### SOBRE EL EJERCICIO
Explica, por favor, en una a tres oraciones, por qué los mexicanos tienden a rendir culto al poder autoritario según el fragmento sobre el apoyo a la democracia en México.

### FRAGMENTO SELECCIONADO
En la encuesta de 2013 México tiene sólo un 37 por ciento que apoya la democracia; un 16 por ciento se pronuncia por un gobierno autoritario, y otro 37 por ciento piensa que da lo mismo. En 17 años hemos perdido un 12 por ciento de ciudadanos que piensan que la democracia es mejor y un 52 por ciento no cree en la democracia. Somos un país autoritario predominantemente. Hubo un momento que pareció hacer la excepción: fueron los años que siguieron al triunfo de Fox. En 2002 llegamos a tener un 62 por ciento de ciudadanos que apoyaban la democracia y sólo un 20 por ciento que preferían el autoritarismo.
Si tomamos en cuenta el promedio de quienes apoyan la democracia entre 1995 y 2013, que es de 49, hemos perdido un 12 por ciento. No estamos muy lejos del promedio de países latinoamericanos en este respecto. Pero la encuesta señala que estamos entre los peores. Los que más bajo apoyo muestran a la democracia y no lo han aumentado en el periodo 1995-2013 son México, Honduras y Guatemala. El contraste lo ofrece la comparación con Uruguay que mantuvo un promedio de 78 por ciento de ciudadanos que apoyan la democracia y Venezuela con un 71 por ciento.
Los datos, por sí solos, no dicen mucho. México siempre ha sido un país predominantemente autoritario. Por su increíble déficit en niveles de vida y de educación y, también, por idiosincrasia, los mexicanos tienden a rendir culto al poder autoritario. Pocas veces se ha ejercido realmente la democracia, a pesar de la reforma política; sigue habiendo una gran desconfianza en el poder del voto y la deficiente estructura de nuestro sistema de libertades propicia toda clase de dependencias y dominaciones espurias.
Ha habido algunos comentarios a la encuesta, pero me ha sorprendido que sean tan pocos y, además, tan unilaterales. En 1995 hubo mayor sorpresa y muestras de una mayor preocupación por nuestro atraso democrático. Lo que sí prevalece es el pasmo. Nos seguimos sorprendiendo, pero cada vez pensamos que es porque los mexicanos somos así, incorregibles, sumisos, adoradores del poder, adoradores de nuestra dominación ignominiosa y contentos con ser sometidos, humillados y vilipendiados.

### REGISTROS DE DATOS

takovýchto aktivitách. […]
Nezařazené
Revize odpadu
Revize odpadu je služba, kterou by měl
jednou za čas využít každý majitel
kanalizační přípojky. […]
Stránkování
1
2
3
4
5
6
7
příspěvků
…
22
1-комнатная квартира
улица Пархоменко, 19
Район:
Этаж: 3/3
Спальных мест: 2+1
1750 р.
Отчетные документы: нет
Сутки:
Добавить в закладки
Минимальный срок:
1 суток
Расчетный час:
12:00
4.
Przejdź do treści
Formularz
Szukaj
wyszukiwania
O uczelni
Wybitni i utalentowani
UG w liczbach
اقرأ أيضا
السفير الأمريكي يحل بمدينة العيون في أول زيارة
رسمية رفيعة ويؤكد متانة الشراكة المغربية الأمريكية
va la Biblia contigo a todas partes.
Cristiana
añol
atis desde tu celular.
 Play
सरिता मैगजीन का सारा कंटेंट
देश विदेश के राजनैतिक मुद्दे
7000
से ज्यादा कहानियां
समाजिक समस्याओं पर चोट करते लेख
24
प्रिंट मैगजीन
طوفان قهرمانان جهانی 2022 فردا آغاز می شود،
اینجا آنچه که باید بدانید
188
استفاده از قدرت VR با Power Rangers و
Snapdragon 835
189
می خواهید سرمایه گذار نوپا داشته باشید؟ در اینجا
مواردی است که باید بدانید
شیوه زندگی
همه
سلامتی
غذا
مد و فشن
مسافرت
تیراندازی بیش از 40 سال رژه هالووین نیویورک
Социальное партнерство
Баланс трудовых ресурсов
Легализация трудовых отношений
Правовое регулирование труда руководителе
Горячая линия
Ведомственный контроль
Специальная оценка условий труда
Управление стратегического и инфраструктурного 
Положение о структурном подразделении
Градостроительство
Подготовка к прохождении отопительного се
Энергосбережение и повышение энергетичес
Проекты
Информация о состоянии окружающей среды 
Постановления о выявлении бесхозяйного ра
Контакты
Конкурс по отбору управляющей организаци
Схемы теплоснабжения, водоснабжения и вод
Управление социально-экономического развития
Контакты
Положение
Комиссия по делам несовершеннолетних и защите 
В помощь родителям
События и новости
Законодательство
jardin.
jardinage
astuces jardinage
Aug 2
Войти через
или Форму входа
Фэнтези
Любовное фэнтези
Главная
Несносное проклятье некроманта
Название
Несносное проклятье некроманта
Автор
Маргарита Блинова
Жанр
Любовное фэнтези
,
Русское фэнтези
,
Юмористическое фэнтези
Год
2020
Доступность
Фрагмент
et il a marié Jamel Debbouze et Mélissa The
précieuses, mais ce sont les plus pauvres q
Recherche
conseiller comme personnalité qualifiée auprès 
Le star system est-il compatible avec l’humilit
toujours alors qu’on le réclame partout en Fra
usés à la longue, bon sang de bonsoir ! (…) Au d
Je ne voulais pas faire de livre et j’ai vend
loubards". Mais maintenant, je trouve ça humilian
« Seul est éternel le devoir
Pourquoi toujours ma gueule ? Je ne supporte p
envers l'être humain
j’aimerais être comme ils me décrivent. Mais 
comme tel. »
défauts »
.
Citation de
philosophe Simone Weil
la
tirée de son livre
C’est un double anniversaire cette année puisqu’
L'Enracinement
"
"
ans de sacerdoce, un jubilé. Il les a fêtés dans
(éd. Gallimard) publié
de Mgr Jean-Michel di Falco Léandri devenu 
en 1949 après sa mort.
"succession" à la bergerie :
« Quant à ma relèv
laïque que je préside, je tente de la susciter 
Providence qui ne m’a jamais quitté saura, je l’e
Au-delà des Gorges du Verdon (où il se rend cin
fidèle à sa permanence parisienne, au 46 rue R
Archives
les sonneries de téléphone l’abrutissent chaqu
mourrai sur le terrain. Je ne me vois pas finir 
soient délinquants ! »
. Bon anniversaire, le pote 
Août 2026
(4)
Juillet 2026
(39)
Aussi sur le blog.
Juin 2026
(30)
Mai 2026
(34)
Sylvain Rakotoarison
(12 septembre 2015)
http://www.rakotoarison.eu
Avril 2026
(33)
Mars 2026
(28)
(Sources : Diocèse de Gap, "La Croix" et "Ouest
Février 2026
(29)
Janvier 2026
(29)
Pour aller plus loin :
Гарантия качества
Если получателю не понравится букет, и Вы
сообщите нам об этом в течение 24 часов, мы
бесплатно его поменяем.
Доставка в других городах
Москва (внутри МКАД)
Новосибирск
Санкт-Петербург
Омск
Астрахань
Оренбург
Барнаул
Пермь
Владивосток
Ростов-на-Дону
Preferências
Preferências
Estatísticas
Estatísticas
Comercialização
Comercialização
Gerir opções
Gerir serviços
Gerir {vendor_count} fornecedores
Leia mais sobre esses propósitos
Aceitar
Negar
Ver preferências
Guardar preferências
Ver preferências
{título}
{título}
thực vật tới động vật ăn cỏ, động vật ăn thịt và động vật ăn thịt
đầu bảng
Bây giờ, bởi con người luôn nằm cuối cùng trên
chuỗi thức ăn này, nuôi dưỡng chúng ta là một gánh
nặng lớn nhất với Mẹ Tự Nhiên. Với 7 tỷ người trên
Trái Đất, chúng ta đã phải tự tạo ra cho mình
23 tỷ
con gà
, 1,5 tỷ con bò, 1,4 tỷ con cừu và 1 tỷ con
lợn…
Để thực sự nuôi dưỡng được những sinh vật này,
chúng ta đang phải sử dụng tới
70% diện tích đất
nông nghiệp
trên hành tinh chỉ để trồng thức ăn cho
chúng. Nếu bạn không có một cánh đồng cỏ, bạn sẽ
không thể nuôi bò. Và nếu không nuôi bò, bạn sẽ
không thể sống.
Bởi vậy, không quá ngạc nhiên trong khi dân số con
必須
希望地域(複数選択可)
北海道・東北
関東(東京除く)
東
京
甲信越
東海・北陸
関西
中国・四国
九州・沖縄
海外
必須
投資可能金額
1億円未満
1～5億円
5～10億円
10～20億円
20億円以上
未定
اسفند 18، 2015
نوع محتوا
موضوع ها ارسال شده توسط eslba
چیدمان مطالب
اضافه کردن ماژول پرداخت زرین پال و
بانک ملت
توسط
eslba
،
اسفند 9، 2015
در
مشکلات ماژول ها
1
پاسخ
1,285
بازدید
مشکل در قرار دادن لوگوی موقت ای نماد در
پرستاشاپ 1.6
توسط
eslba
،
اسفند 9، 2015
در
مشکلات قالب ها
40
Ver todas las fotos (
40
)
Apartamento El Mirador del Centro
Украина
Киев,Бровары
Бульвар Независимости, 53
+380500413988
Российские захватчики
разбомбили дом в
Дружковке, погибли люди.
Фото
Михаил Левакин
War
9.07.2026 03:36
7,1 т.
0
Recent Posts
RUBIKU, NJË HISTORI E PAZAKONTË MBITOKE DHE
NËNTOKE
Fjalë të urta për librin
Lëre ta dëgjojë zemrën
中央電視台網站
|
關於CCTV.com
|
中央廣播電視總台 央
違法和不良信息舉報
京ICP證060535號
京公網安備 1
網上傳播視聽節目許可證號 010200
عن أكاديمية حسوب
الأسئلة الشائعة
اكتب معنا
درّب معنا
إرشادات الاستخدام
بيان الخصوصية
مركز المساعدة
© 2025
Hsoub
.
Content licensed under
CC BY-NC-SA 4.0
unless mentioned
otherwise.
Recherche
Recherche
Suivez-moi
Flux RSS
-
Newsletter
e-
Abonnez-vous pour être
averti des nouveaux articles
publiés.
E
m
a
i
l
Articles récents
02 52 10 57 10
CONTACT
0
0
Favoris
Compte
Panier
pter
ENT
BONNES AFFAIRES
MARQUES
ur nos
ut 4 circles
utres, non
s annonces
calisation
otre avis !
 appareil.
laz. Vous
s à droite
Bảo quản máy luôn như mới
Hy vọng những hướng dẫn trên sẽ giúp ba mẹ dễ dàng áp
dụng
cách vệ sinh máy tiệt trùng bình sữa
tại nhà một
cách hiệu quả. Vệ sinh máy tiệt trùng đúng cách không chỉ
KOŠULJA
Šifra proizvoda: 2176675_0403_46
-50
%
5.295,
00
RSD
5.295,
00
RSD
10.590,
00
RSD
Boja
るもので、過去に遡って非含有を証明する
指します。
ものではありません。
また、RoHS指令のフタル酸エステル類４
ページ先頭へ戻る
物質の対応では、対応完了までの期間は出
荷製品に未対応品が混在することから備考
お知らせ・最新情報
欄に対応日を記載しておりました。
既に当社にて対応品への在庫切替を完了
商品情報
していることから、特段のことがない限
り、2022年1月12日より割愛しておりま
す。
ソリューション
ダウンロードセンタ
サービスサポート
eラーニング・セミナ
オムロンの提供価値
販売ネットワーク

### RESPUESTA
Se debe al increíble déficit de México en niveles de vida y de educación. También influye la idiosincrasia de los mexicanos.